I suspect the author had great fun playing with the conventions of the fairy tale -- while Aurora tells her story, she discusses the version of events that everyone already knows and then how that version differs from the truth of her experience. For one, Aurora did grow up in a world full of magic, but it isn't at all the sort of magic that we tend to imagine:
This is a thing about magic that is greatly misunderstood. Magic isn't all that interested in change, which explains why things like love spells almost always backfire. And why those of us who grow up with magic don't use it nearly as much as people who haven't might think. (The boiling of tea water aside.) Nothing about magic is simple or straightforward, to be used lightly. And it's definitely not a substitute for what you can do just as well with your hands and your mind.
I'm not going to list the differences between Beauty Sleep and Sleeping Beauty. That would remove much of the fun. But I will say that there IS a Prince Charming in the book, even though the title was given to him ironically.
His name is actually Oswald.
There is also a Prince Ironheart. His name is also ironic.
I loved them, far, far more than I ever remember loving a Fairy Tale Prince before.
I do not, however, approve of the cover: Aurora is a joyful, curious, thoughtful creature, even with a Tragic Curse hanging over her, and I vastly prefer her to the boring girls who usually represent Sleeping Beauty. The cover art suggests those boring girls. It doesn't even remotely resemble Aurora, in mood, choice of clothing, or pose.
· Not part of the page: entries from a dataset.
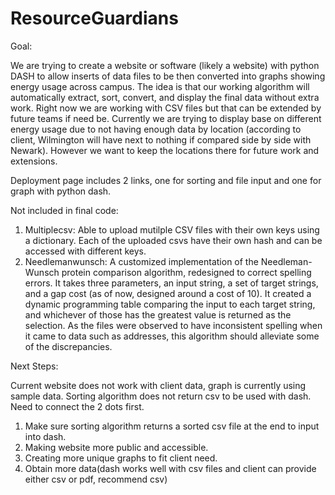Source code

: # ResourceGuardians

Goal:

We are trying to create a website or software (likely a website) with python DASH to allow inserts of data files to be then converted into graphs showing energy usage across campus. The idea is that our working algorithm will automatically extract, sort, convert, and display the final data without extra work. Right now we are working with CSV files but that can be extended by future teams if need be. Currently we are trying to display base on different energy usage due to not having enough data by location (according to client, Wilmington will have next to nothing if compared side by side with Newark). However we want to keep the locations there for future work and extensions. 

Deployment page includes 2 links, one for sorting and file input and one for graph with python dash.

Not included in final code:

1. Multiplecsv: Able to upload mutilple CSV files with their own keys using a dictionary. Each of the uploaded csvs have their own hash and can be accessed with different keys.
2. Needlemanwunsch: A customized implementation of the Needleman-Wunsch protein comparison algorithm, redesigned to correct spelling errors. It takes three parameters, an input string, a set of target strings, and a gap cost (as of now, designed around a cost of 10). It created a dynamic programming table comparing the input to each target string, and whichever of those has the greatest value is returned as the selection. As the files were observed to have inconsistent spelling when it came to data such as addresses, this algorithm should alleviate some of the discrepancies.

Next Steps:

Current website does not work with client data, graph is currently using sample data. Sorting algorithm does not return csv to be used with dash. Need to connect the 2 dots first. 

1. Make sure sorting algorithm returns a sorted csv file at the end to input into dash.
2. Making website more public and accessible.
3. Creating more unique graphs to fit client need.
4. Obtain more data(dash works well with csv files and client can provide either csv or pdf, recommend csv)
I was surprised at how invested I got, in both the characters and the story, especially because I already sort of knew the story and because this was such a tiny little book -- it may have just caught me on the right day, but it made me cry buckets*. About halfway through, I thought I realized where the story was headed, and it just broke my heart -- I should have had more faith in the power of Happily Ever After. Two thumbs way up.
*I say that because pretty much everything I read this weekend had the same effect on me. You should have seen me when I finished Chalice. Actually, strike that. No, you really shouldn't have.